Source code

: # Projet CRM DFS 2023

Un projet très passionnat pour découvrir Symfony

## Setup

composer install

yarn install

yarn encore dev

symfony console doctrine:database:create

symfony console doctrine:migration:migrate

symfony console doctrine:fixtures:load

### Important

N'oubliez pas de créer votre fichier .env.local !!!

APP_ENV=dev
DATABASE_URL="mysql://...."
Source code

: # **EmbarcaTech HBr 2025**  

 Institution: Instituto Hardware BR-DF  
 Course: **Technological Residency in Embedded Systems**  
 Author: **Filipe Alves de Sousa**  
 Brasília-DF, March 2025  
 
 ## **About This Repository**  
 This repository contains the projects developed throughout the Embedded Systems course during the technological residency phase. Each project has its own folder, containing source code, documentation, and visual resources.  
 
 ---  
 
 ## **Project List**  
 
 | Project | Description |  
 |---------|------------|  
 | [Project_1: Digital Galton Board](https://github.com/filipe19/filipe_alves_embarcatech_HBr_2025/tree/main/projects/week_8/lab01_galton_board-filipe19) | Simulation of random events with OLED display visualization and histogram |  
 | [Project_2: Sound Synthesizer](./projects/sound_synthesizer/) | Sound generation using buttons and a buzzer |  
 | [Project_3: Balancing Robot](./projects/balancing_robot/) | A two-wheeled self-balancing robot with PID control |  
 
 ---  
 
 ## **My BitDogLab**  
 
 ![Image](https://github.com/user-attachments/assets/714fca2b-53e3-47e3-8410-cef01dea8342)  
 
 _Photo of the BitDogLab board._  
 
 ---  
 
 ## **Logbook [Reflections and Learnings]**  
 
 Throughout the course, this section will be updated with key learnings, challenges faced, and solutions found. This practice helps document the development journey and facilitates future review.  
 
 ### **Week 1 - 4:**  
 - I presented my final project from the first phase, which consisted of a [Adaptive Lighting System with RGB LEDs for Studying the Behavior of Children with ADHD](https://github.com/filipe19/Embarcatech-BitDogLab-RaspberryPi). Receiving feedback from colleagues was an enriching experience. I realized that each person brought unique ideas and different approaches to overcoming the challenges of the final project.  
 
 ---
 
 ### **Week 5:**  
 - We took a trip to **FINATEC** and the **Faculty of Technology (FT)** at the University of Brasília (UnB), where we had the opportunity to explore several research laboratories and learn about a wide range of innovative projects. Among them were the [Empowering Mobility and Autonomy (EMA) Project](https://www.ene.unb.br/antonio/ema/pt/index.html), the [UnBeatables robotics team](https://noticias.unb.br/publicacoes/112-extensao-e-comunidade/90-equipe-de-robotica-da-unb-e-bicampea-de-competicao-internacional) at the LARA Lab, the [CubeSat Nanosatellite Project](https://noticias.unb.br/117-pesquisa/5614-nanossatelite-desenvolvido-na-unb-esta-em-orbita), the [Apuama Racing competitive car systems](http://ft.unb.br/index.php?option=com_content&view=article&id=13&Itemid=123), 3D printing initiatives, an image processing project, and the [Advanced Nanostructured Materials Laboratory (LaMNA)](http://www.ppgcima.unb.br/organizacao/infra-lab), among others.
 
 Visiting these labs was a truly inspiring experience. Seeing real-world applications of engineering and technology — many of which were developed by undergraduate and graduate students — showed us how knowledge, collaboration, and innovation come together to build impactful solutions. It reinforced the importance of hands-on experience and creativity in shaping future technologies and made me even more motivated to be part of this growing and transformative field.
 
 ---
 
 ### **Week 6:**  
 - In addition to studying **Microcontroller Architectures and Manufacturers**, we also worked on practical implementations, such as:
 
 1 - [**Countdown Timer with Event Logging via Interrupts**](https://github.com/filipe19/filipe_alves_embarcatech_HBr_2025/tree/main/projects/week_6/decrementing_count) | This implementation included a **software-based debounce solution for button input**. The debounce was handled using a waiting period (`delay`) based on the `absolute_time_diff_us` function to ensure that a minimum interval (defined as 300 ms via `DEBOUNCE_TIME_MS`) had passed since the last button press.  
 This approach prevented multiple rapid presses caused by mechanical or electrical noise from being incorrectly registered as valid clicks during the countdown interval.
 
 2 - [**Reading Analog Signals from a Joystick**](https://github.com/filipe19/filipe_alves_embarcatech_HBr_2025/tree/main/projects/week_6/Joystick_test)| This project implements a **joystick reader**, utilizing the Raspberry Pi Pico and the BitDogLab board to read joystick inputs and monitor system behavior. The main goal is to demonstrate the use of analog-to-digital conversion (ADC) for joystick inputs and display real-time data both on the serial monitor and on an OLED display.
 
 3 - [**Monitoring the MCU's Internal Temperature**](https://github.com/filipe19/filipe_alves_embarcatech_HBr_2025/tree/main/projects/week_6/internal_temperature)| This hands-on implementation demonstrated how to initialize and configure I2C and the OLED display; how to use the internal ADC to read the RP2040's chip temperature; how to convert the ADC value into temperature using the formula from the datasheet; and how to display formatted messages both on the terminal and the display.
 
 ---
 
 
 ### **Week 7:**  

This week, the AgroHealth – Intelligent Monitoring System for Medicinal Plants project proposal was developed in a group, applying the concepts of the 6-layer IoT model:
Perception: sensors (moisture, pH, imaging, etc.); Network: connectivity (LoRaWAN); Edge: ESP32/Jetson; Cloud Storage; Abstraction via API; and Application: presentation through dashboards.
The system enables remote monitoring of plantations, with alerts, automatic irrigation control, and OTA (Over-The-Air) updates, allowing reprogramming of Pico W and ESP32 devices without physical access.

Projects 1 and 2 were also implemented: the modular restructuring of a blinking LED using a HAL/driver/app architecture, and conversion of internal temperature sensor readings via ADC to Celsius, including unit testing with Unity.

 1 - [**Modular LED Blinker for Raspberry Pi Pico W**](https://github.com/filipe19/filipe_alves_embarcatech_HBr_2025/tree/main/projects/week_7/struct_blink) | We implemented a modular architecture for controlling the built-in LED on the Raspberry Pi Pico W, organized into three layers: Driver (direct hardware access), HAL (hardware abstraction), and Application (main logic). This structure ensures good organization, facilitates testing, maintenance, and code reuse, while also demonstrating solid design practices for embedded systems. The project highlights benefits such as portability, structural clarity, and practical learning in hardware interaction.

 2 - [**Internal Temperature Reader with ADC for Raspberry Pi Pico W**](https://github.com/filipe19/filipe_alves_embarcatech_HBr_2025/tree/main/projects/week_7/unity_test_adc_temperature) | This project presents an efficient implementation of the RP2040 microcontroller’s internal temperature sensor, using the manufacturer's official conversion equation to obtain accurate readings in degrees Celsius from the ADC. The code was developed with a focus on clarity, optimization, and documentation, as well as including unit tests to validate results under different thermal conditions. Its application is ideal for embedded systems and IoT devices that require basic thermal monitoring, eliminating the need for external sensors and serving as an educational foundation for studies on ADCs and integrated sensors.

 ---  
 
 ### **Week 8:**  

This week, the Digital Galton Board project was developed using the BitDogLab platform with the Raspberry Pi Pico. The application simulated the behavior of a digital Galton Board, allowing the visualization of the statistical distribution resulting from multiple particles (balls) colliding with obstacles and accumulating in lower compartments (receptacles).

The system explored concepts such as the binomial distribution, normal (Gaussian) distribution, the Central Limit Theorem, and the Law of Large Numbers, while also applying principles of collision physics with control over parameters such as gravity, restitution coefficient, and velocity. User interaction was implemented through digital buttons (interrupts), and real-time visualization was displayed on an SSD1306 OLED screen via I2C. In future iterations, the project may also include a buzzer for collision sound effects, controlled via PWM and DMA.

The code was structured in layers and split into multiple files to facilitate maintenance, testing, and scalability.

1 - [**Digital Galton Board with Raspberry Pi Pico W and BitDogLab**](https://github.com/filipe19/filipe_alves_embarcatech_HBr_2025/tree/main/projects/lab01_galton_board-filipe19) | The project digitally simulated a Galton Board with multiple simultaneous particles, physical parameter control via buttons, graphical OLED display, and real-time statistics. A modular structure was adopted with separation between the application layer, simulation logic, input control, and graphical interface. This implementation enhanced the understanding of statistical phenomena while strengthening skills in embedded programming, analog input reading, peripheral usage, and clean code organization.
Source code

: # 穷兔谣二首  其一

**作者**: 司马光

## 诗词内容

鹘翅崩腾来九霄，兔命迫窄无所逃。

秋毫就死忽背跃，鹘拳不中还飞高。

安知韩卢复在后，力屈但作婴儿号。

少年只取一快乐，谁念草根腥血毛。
----------------------------------------
- TASK BRIEF -
Wherever the string "doctrine" appears in the records, copy the whole line.

- COMPLETED TASK -
symfony console doctrine:database:create
symfony console doctrine:migration:migrate
symfony console doctrine:fixtures:load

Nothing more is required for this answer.